Visit to Frampton Marsh Sunday 17 March 2024

At 9.30 on a wet Sunday morning 8 members of the Cambridge RSPB local group arrived at Frampton Marsh for a day’s birding.    There were few cars in the car park probably due to the drizzly rain that was forecast to be around for some time.   This did not detract from a good day’s birding which started with excellent views, just a few yards away from car park, of the lesser yellowlegs that had been around for 181 days.   We were able to watch the bird for some time.   A peregrine falcon was sitting by the barns keeping a close eye on the flocks of ducks and waders which were enjoying the waterlogged ground.   Lapwings were noisily displaying and two great white egrets were seen and it looked as though one of them was seeing the other off.        

We had a hot drink and snack when the café opened before venturing out into the rain to visit the different areas of the reserve.   A heron was clearly seen flying and landing on a tree on one of the islands in front of the Visitor Centre.   We then made our way to the 360 hide and then on to the reedbed hide.  A good range of ducks was present and, over the day, we saw mallard, gadwell, teal, pochard, tufted duck, shelduck, shoveller, pintail, goldeneye and wigeon.     A great crested grebe was in the lagoon by the Visitor Centre.   We heard little grebe and cettis warbler but no sightings.   Large flocks of brent geese flew overhead and marsh harriers were much in evidence.    Dunlin were seen flying and feeding.  Common snipe were observed in various areas. Everywhere there was the constant noise of black headed gulls fighting for nesting territory and it was good to see at least 6 very smart Mediterranean gulls.   A large number of avocets were feeding in the lagoons.   Black tailed godwits and ruff were much in evidence.   The godwits’ summer plumage was starting to appear.   A lone turnstone was spotted.   A solitary whooper swan was in one of the lagoons but this one has an injured wing and has been around for a while.   Greenfinches were spotted on a fence near one of the hides.  

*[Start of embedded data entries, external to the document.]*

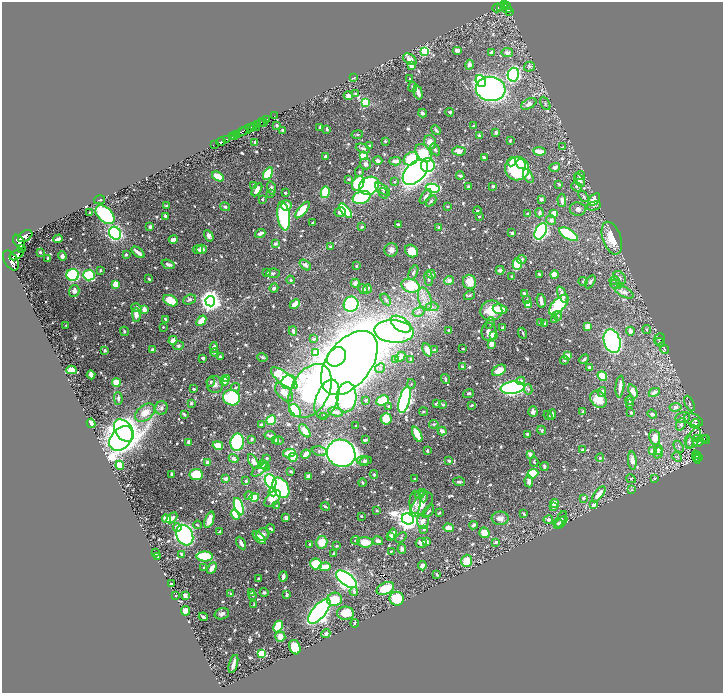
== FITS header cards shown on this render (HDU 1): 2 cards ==
NAXIS1  =                 1441
NAXIS2  =                 1381

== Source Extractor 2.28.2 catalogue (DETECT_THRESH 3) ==
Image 1441 x 1381 px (HDU 1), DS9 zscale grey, zoomed out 1/2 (1 PNG px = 2 x 2 image px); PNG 725 x 695 px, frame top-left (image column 1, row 1381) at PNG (2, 2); each listed source drawn as its Kron ellipse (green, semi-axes under 4 px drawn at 4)
Background 0.463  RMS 0.0082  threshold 0.0246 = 3 sigma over >= 5 px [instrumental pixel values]
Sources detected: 940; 32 cannot appear on this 1/2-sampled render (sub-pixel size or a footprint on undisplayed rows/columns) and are neither listed nor drawn; of the other 908, the 500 brightest by FLUX_AUTO listed and drawn (408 fainter detections omitted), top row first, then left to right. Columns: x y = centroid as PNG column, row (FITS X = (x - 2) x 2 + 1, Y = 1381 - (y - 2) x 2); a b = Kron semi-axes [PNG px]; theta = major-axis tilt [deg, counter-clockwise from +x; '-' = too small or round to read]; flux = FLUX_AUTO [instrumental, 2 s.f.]
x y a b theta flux
504 5 2 2 - 90
507 6 2 2 - 95
500 7 3 2 - 42
497 8 5 2 - 85
507 9 5 2 - 140
510 12 3 2 - 15
457 50 5 3 - 7.4
425 51 3 3 - 140
491 52 4 3 - 3.5
507 53 6 4 -9 8.2
410 59 7 5 -34 11
412 65 3 3 - 17
469 65 5 4 - 5.8
529 67 5 5 - 3
513 75 7 5 77 270
354 78 3 2 - 3.6
410 78 2 2 - 2.9
481 81 6 5 - 86
413 87 5 3 - 5.7
491 89 15 12 -8 710
418 92 7 3 -75 12
355 93 4 3 - 2.4
348 96 4 3 - 12
365 102 4 4 - 64
545 103 7 3 -61 2.2
529 104 8 5 28 9.3
449 112 4 2 - 2.1
423 113 4 2 - 6.2
274 116 2 1 - 14
267 119 3 2 - 41
261 123 4 2 - 140
264 123 2 1 - 27
257 124 2 2 - 140
277 125 3 2 - 3.5
253 126 3 2 - 150
473 126 3 2 - 3.6
252 127 3 2 - 120
257 127 2 1 - 19
320 127 4 3 - 2.7
327 129 3 2 - 4
246 130 9 2 29 68
283 130 3 2 - 6
436 130 5 3 - 3.7
242 132 6 2 26 57
496 132 3 2 - 7.4
237 134 3 2 - 17
357 135 5 3 - 2.4
235 136 4 2 - 71
479 136 3 3 - 4.8
232 137 3 2 - 57
226 139 3 2 - 110
510 140 3 2 - 2.3
385 141 4 3 - 2
221 142 5 2 - 370
255 142 2 2 - 4.5
430 142 7 6 - 15
214 145 2 1 - 10
369 146 4 2 - 2.8
563 147 4 3 - 2.4
363 149 7 3 -23 4.8
435 149 6 4 -58 4.5
459 151 7 4 -2 12
539 151 6 3 -6 27
423 153 10 7 -55 69
363 156 4 3 - 45
325 157 3 3 - 4.1
484 157 4 2 - 5.3
411 159 8 6 37 86
378 161 4 3 - 4.2
395 161 6 3 2 11
512 162 4 4 - 12
366 164 5 5 - 4.5
521 164 5 3 - 20
428 165 7 7 - 72
555 167 5 4 - 5.8
517 169 12 12 - 230
359 172 5 3 - 2.4
415 172 15 9 45 1500
268 174 7 4 60 83
218 176 6 3 -32 46
460 176 4 2 - 6
528 176 7 4 -60 14
580 176 5 4 - 5.6
349 179 3 2 - 2.7
580 180 7 4 -55 7
395 182 2 2 - 4.3
358 183 8 5 58 79
559 184 4 2 - 3.3
254 185 4 3 - 3.8
369 186 10 8 34 320
468 186 4 3 - 2.4
493 186 3 2 - 4
576 187 5 4 - 3
271 188 7 3 -77 5.6
433 188 7 4 -9 140
383 189 9 4 -38 4.1
257 190 7 4 58 17
325 192 6 4 78 60
271 193 4 3 - 3
285 193 3 3 - 3.6
383 193 6 3 -57 4.2
426 196 8 3 55 5.9
584 197 6 4 -52 3.7
362 198 9 6 20 130
262 199 2 2 - 3.1
541 199 4 3 - 4.5
99 200 5 2 - 3
562 200 7 3 -86 7.3
594 200 7 4 46 31
431 201 6 4 45 3.9
167 205 3 2 - 3.4
286 205 5 5 - 12
448 206 3 3 - 2.3
594 206 7 4 12 3.4
225 207 5 3 - 3.1
578 209 8 6 -5 6
302 210 10 4 50 45
346 211 9 4 -51 120
478 211 4 3 - 3
340 212 5 5 - 5.6
90 213 3 2 - 2.3
539 213 4 3 - 6.8
554 213 3 3 - 14
528 214 3 2 - 6.9
105 215 11 7 -42 190
165 216 3 2 - 4.3
284 216 14 6 -82 180
479 217 2 2 - 4.6
551 220 5 5 - 6.2
312 223 3 2 - 2.1
398 224 3 2 - 3.2
150 227 3 2 - 5.9
362 227 4 2 - 2.3
439 227 2 2 - 5.8
541 231 9 5 63 380
115 233 7 5 -53 310
260 233 5 2 - 9.5
512 233 3 2 - 6.5
569 234 10 5 -32 130
25 236 8 5 33 780
209 236 6 4 -59 7
612 238 17 9 -71 45
58 239 5 3 - 8.4
173 239 5 3 - 9.6
19 241 7 5 -55 810
275 244 4 3 - 5.2
330 246 3 3 - 3.3
21 249 3 3 - 19
201 249 5 4 - 12
198 250 5 3 - 3.5
391 250 7 6 - 9.2
411 251 7 5 -38 26
40 252 3 3 - 2.3
138 252 7 2 -38 15
126 254 3 2 - 4.1
17 255 8 4 30 950
62 256 4 4 - 6.6
48 258 4 3 - 2.3
522 259 5 4 - 4.4
11 261 11 6 -58 1700
168 264 7 3 -20 6.4
517 264 6 4 89 76
305 265 6 4 -38 7.5
356 266 3 3 - 2.6
100 270 3 2 - 2.4
500 270 4 3 - 8
413 272 7 4 66 5
267 273 3 3 - 2.6
273 273 7 4 4 3.7
431 274 5 4 - 8.4
539 274 4 2 - 3.2
73 275 6 6 - 210
89 275 6 5 - 130
555 275 4 4 - 20
512 276 3 3 - 2.1
428 278 8 3 -83 5.2
619 278 7 5 -54 5.6
149 279 3 2 - 2.2
290 280 4 4 - 2.4
449 281 5 4 - 13
583 281 4 3 - 3.2
614 281 5 3 - 2.6
469 282 7 6 - 24
590 282 7 4 60 4.6
355 283 4 4 - 7.6
115 284 4 3 - 28
616 284 6 4 -17 4.2
410 286 9 6 -18 75
274 288 5 4 - 3.8
363 289 5 3 - 5.5
367 289 5 2 - 5.5
74 291 6 5 - 7.5
624 292 10 5 -26 12
524 293 3 2 - 4.5
469 295 6 3 32 2.3
562 295 9 3 -66 15
386 299 6 3 -55 2.9
425 299 12 6 -76 15
190 300 6 4 22 5.1
527 300 4 3 - 2.5
170 301 8 5 -28 34
210 301 5 5 - 1400
541 301 7 2 -78 9.2
295 304 6 3 46 18
351 304 8 7 - 190
528 305 3 3 - 27
559 305 12 6 47 97
432 307 6 2 0 2.6
136 308 5 4 - 5
500 309 7 5 -9 26
144 310 4 3 - 15
491 311 11 10 - 46
419 312 6 4 29 4.7
136 315 7 4 -88 11
557 316 5 4 - 4.2
166 319 3 2 - 5.2
554 319 4 3 - 2.1
201 321 6 3 48 29
490 323 6 3 69 2.2
540 323 4 3 - 3.6
401 324 11 6 -34 120
545 324 3 2 - 8.9
66 325 2 2 - 2.2
163 327 2 2 - 3.1
588 327 4 3 - 23
502 328 4 2 - 5.2
647 329 4 3 - 3.5
449 330 3 3 - 3.1
124 331 5 3 - 2.3
293 331 4 3 - 4.8
394 331 19 11 -5 510
630 331 4 4 - 9.6
489 332 9 7 90 13
523 333 5 2 - 2.1
493 335 4 4 - 20
314 339 3 2 - 4
659 339 6 5 - 2.1
173 340 4 3 - 20
612 341 12 8 -73 510
660 342 5 4 - 3.2
492 344 3 3 - 40
178 346 5 4 - 3.8
214 347 5 3 - 5.3
463 349 3 2 - 2.3
665 349 4 4 - 2
105 350 3 3 - 4.6
152 350 3 3 - 4.8
427 350 7 3 -66 19
435 350 3 3 - 7
215 352 4 3 - 2.1
316 353 3 2 - 30
567 356 4 3 - 21
220 357 3 2 - 7.5
262 357 5 3 - 3
337 357 10 8 47 480
400 357 6 3 46 8
203 358 3 3 - 4.2
395 359 4 3 - 2.7
411 359 3 2 - 5.3
584 359 5 2 - 2.9
564 360 4 3 - 2.2
349 363 36 22 53 2600
462 367 3 2 - 4.2
590 367 3 3 - 6.9
380 368 5 4 - 3.4
71 370 5 3 - 29
499 370 7 5 31 25
91 375 4 3 - 18
602 376 5 4 - 33
227 378 2 2 - 13
284 378 16 6 -38 150
445 379 5 3 - 3.7
224 381 4 3 - 50
521 381 4 3 - 9.2
211 382 4 3 - 2.8
289 382 7 6 - 90
116 383 4 3 - 39
215 384 9 8 - 10
411 384 5 3 - 2.4
235 387 4 4 - 3.8
620 387 11 3 84 14
512 388 12 6 7 460
194 389 3 2 - 4.4
528 389 5 4 - 3.8
310 391 29 19 61 480
633 391 7 3 -68 19
284 392 11 6 -45 15
602 392 5 3 - 5.6
654 392 6 3 28 7.2
468 393 5 3 - 4.1
346 397 15 10 86 550
118 398 6 3 -88 3.3
231 398 8 7 - 120
327 399 20 11 69 210
598 399 9 7 -47 25
366 400 3 2 - 2.7
382 400 6 5 - 48
404 400 14 5 75 600
629 400 4 2 - 3.8
191 403 3 2 - 2.7
629 403 4 2 - 3.2
689 403 8 3 -66 2.8
436 404 3 3 - 3.1
443 404 3 3 - 4.9
472 405 3 2 - 2.2
389 406 3 2 - 2
675 407 6 4 7 7.1
161 408 7 6 - 5.5
295 411 7 5 -50 79
336 412 7 4 -15 8
423 412 4 2 - 2
533 412 5 4 - 6.7
583 412 3 2 - 2.9
631 412 2 2 - 4.1
145 413 11 7 39 23
184 414 4 2 - 3
652 414 5 3 - 3.7
548 415 5 3 - 3
552 415 5 3 - 8
324 416 4 3 - 3.8
683 417 7 5 13 7.1
386 419 6 5 - 43
271 420 5 4 - 46
694 420 10 5 -24 5.5
91 423 5 4 - 9.2
261 424 3 2 - 3.7
434 424 5 3 - 2.9
681 424 6 4 66 4.7
695 424 5 3 - 2.8
356 426 2 2 - 2.3
542 430 5 4 - 3.5
124 431 12 8 -54 1200
305 431 7 3 -50 31
442 431 4 3 - 10
417 434 8 3 -65 46
527 434 4 2 - 3.1
270 435 5 3 - 5.6
655 437 7 5 -81 22
121 438 14 9 50 1800
693 438 11 5 61 7.1
698 438 3 3 - 2.8
252 439 4 3 - 2
704 439 2 1 - 7.1
365 440 3 2 - 3.3
705 440 5 1 - 35
276 441 4 4 - 5.8
278 441 5 4 - 2.8
189 442 3 3 - 14
237 442 8 6 79 170
689 442 6 4 -80 5.1
699 442 5 3 - 5.6
218 445 5 3 - 31
679 447 6 3 -54 3.1
583 450 3 3 - 4.8
658 450 5 4 - 4.1
319 451 8 4 -9 3.8
427 451 3 2 - 2.6
652 451 3 3 - 17
289 453 6 3 10 38
341 453 14 13 - 1400
658 453 6 4 71 4.4
306 454 5 3 - 14
530 454 2 2 - 24
697 455 2 2 - 15
293 457 4 3 - 31
677 457 5 3 - 2.5
696 457 6 2 -74 12
233 458 5 3 - 5.2
267 458 2 2 - 8.5
600 458 4 3 - 2.1
698 458 2 1 - 18
696 459 3 1 - 23
364 460 8 4 0 5.5
632 460 9 4 -86 15
253 461 8 4 -62 10
449 461 2 2 - 11
207 462 2 2 - 15
364 462 5 3 - 3
534 462 5 3 - 2.5
262 464 4 4 - 5.3
120 465 4 4 - 51
266 466 4 3 - 2.1
544 466 4 3 - 4.4
260 469 10 4 40 6.4
291 471 2 2 - 4.6
171 474 3 2 - 3.6
374 474 4 4 - 3
533 474 6 4 22 64
196 475 6 6 - 55
309 476 4 3 - 15
226 479 3 3 - 8.2
415 479 2 2 - 2.5
631 479 5 4 - 2.2
654 479 4 3 - 2.1
246 481 3 3 - 3
271 481 7 5 -62 120
529 481 6 4 -84 8.1
459 482 6 3 -5 3.4
362 483 4 3 - 3
281 488 11 7 -60 300
632 490 4 3 - 2
273 492 4 4 - 9.3
420 494 5 4 - 8.6
599 494 9 4 52 22
249 496 4 3 - 2.8
423 496 6 3 -89 2.9
254 497 5 3 - 76
273 498 10 5 48 27
583 498 2 2 - 7.2
415 502 12 5 90 8.7
421 504 14 7 48 24
555 504 4 4 - 14
594 504 4 3 - 5.9
277 505 4 3 - 2.5
325 506 4 2 - 3.9
239 507 9 4 -72 190
553 507 4 3 - 2.4
377 510 4 3 - 2.3
428 512 8 3 51 3.7
439 513 3 2 - 2.1
524 514 4 2 - 2.2
235 515 5 3 - 37
361 516 2 2 - 4.3
172 518 6 3 44 10
286 518 3 3 - 7
500 518 8 6 4 10
166 519 4 3 - 19
408 519 6 5 - 1800
561 519 9 3 64 4.6
209 520 8 4 71 19
548 520 5 4 - 6.2
423 521 7 6 - 14
558 523 5 4 - 2.9
561 523 8 3 44 3.8
197 525 4 3 - 2.6
473 525 4 2 - 7.3
177 527 4 4 - 7.8
448 528 5 4 - 14
271 529 4 2 - 4
424 529 4 3 - 2.5
220 532 3 2 - 4.1
484 533 5 5 - 26
263 534 7 6 - 8.2
393 534 5 4 - 7.7
185 535 11 8 -62 360
391 536 3 2 - 7.5
259 538 8 4 -44 18
401 538 6 4 42 2.2
355 540 4 3 - 2.4
378 541 5 4 - 7.5
322 542 6 5 - 29
365 542 7 5 -5 26
426 542 3 3 - 9.9
496 542 4 2 - 4.2
241 543 7 3 -61 9.3
421 543 5 5 - 7.7
309 544 3 3 - 2.1
336 546 4 3 - 2.7
402 549 5 4 - 3.9
391 551 3 2 - 2
156 553 3 2 - 2.4
182 554 4 2 - 2.7
334 554 3 3 - 4.6
158 556 3 2 - 3.2
205 556 8 5 1 73
467 561 6 5 - 35
316 564 6 5 - 61
422 566 4 3 - 9.5
325 567 6 4 3 26
204 568 3 2 - 2.6
212 568 6 3 60 13
437 574 3 2 - 2.2
283 577 5 3 - 9.9
258 579 3 2 - 4.4
346 579 12 6 -37 890
171 584 3 2 - 4.6
385 588 9 5 26 43
354 591 4 3 - 3.5
251 592 3 3 - 4.3
264 592 4 4 - 3.6
231 594 3 3 - 2.3
253 595 3 3 - 2.2
287 595 3 3 - 3.2
175 596 2 2 - 2.5
185 596 4 3 - 9.2
334 599 7 6 - 43
397 599 7 7 - 61
254 605 4 2 - 2.3
185 611 5 4 - 12
319 611 15 6 49 920
345 613 8 6 -1 32
222 614 7 5 17 7.4
203 617 5 2 - 4.9
355 623 4 3 - 2.7
278 626 6 4 63 76
326 633 4 3 - 4.2
280 637 5 5 - 14
295 647 7 5 -67 64
262 654 3 3 - 85
233 664 9 2 74 8.6
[408 fainter detections neither listed nor drawn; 32 sub-pixel or undisplayed-footprint detections neither listed nor drawn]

We left the hides as the rain was lessening and walking towards the bank path saw a reed bunting on the fence.    We spent some time looking over the saltmarsh.     A little egret was seen as were meadow pipits.   Starlings were flying around and the brent geese still very active.    A real treat was the sight of a merlin on a fence post on the salt marsh.   

As we made our way back towards the Visitor Centre, we spent some time looking to see if we could spot the green-winged teal but it was too far away across wet grassland.  One of our members saw it briefly when it flew but it went to ground in one of the ditches in the area.   The weather by this time was starting to improve so we went to a hot drink before spending some time enjoying the better weather and observing the birds become more active with the sun appearing.    A final look for the green-winged teal was fruitless but this did not detract from what proved to be a very successful and enjoyable day.